To your point about the success of physical sciences in creating working technologies (like planes) and the lack of similar predictive power in economics- I think it’s interesting that macro hedge funds, whose existence depends on predicting, in a very precise way, the behavior of markets, don’t really use formal models! I interned at a macro fund, and their method of prediction seemed to be a combination of verbal argument about causal factors combined with data. There were formal elements to their trading strategy, but these did not at all resemble idealized economic models.
I'm a PhD statistician who worked with economists early in my career and have some familiarity with the field. What effect economists have overall is surely a complicated question. But at the macroeconomic level of deciding policy in a large country, the economists contribution is simply laughable scientifically, and disastrous socially. Inventing a neat mathematical system out of thin air is simply never a meaningful exercise when trying to examine a large economy. You're just a mathematical ideologist at that point, hiding your normative values behind inscrutable symbols.
And the history of economics has meant that until quite recently economists were mostly priests to the capital class, generating propaganda to embed intuitions about policy favorable only to oligarchs. And the credibility revolution has been great and all, but in terms of propagandizing the capital priests are mostly still winning. Mankiw's text still dominates 101 courses and that guy might as well be the definition of mathematical ideologist/capital priest.
Fwiw, my sense is that plenty of economists themselves are pretty quick to admit that macro is just much worse understood than micro. E.g.: https://www.noahpinion.blog/p/macroeconomics-is-still-in-its-infancy
The credibility revolution is much more a micro phenomenon than a macro one. It's not *impossible* to find natural experiments in macro, but it's much much harder, and requires what look to me like stronger, harder-to-verify assumptions in order to identify causation.
Yeah that's fair. I read Noah and don't dispute his point that the profession as practiced has changed a lot in the last 20 years.
My point is more about the effect of economists on public intuition and economic policy. It's been utterly dominated by fraud and misdirection. Fraud in the sense that any research that claims to scientifically demonstrate which macroeconomic policies are right in a general sense is usually mathy hocus pocus.

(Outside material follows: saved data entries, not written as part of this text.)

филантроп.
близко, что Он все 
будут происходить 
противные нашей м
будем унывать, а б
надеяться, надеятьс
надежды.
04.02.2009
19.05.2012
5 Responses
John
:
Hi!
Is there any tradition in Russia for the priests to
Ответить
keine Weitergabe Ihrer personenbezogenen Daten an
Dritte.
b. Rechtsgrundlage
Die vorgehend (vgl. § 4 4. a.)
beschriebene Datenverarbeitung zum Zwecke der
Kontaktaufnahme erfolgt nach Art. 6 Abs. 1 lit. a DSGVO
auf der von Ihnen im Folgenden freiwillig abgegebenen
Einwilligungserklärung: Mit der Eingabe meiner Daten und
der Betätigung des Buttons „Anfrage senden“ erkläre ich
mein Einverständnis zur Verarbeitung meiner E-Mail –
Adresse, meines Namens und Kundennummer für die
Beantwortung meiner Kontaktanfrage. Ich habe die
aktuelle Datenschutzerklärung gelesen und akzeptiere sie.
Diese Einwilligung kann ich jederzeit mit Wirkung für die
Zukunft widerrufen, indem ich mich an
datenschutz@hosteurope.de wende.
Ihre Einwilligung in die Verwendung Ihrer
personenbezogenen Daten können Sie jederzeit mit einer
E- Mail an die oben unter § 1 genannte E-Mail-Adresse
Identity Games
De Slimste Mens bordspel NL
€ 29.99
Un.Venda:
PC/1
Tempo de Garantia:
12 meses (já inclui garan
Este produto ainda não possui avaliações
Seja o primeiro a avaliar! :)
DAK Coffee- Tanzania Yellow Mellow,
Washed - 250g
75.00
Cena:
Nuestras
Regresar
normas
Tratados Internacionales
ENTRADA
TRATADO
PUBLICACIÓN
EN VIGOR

And to the extent that economists have used their prestige as scientists to influence public policy there's basically Krugman and then everyone else arguing from the pro-rentier side. Misdirection in the sense that the simple concept of supply and demand has been twisted into "common sense" public intuition that just happens to benefit the rentier elite and harm everyone else.
When you use phrases like "priests to the capital class" youre kind of giving away the game that youre the ideologues, not necessarily "the economists"
No I'm giving away my years of frustration growing into the kind of admittedly immature, reactive dismissiveness shown in that phrase. But the frustration grows from the non-ideological fact that I have expertise in modeling complex random systems that macroeconomists don't display in their work, while at the same time they make broad, arrogant pronouncements about scientifically optimal economic policy which just happens to match their prior ideological commitments, plus mathy dressing.
I guess that you aren't a fan of using the Laffer Curve to determine macro policy for taxation?